ALBANY, N.Y. — A state senator has persuaded officials to repeal an order that would have required removal of decals of animals designed to help young children identify the right school bus to take them home.
Local schools can continue to use the decals, which feature images of squirrels, cats, elephants, frogs, and other animals, after state officials repealed an earlier order that they were illegal and needed to be removed, according to a news release from Sen. Patty Ritchie's office.
“For young children who are just learning to read and recognize numbers, these decals were a friendly and, frankly, clever way to help make sure that they got home safely at the end of the school day,” Ritchie said. “That’s why so many school districts have adopted them for use on their buses.”
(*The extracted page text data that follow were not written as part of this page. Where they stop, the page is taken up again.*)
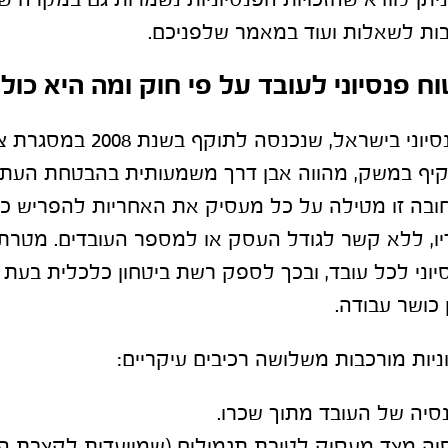
ניתן לוודא שהזכויות הפנסיוניות נשמרות גם במקרה 
ות לשאלות ועוד במאמר שלפניכם.
וח פנסיוני לעובד על פי חוק ומה היא כול
חובת הביטוח הפנסיוני בישראל, שנכנסה
מקיף במשק, מהווה אבן דרך משמעותית בהבטחת העתי
ובה זו מטילה על כל מעסיק את האחריות להפריש כס
בדיו, ללא קשר לגודל העסק או למספר העובדים. מטרת
יוני לכל עובד, ובכך לספק רשת ביטחון כלכלית בעת 
כושר עבודה.
יות מורכבות משלושה רכיבים עיקריים:
יה של העובד מתוך שכרו.
ה מצד מעסיק לטובת תגמולים (שמיועדות לקצבת ה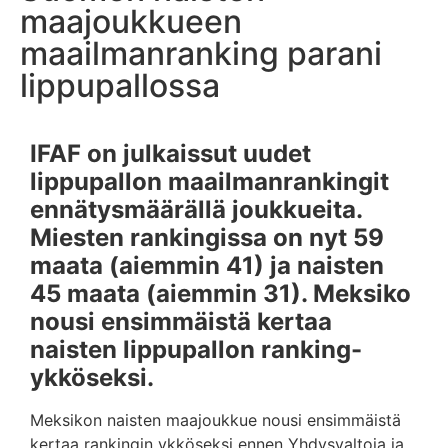
maajoukkueen
maailmanranking parani
lippupallossa
IFAF on julkaissut uudet
lippupallon maailmanrankingit
ennätysmäärällä joukkueita.
Miesten rankingissa on nyt 59
maata (aiemmin 41) ja naisten
45 maata (aiemmin 31). Meksiko
nousi ensimmäistä kertaa
naisten lippupallon ranking-
ykköseksi.
Meksikon naisten maajoukkue nousi ensimmäistä
kertaa rankingin ykköseksi ennen Yhdysvaltoja ja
But, Ritchie said, school districts across the state were recently sent a letter that ordered the decals be removed, saying they violated a state law that’s meant to keep school buses free of advertising.
Ritchie contacted the state’s Department of Transportation and, within hours, the order was reversed. She praised Transportation Commissioner Matt Driscoll.
“I am glad that the Department of Transportation has withdrawn an arbitrary interpretation that would have made it harder for small children to identify the school bus they need to board to take them home, and I want to thank Commissioner Driscoll for his quick response,” Ritchie said.
Hermon-DeKalb Central School District Superintendent Mark White first brought the issue to the senator's attention.
“Young children have trouble remembering or identifying a sequence of numbers, but they can easily pick out an elephant, a squirrel, or a dog decal to help them remember what bus will take them home," White said. "I want to thank Senator Ritchie for intervening on our behalf.”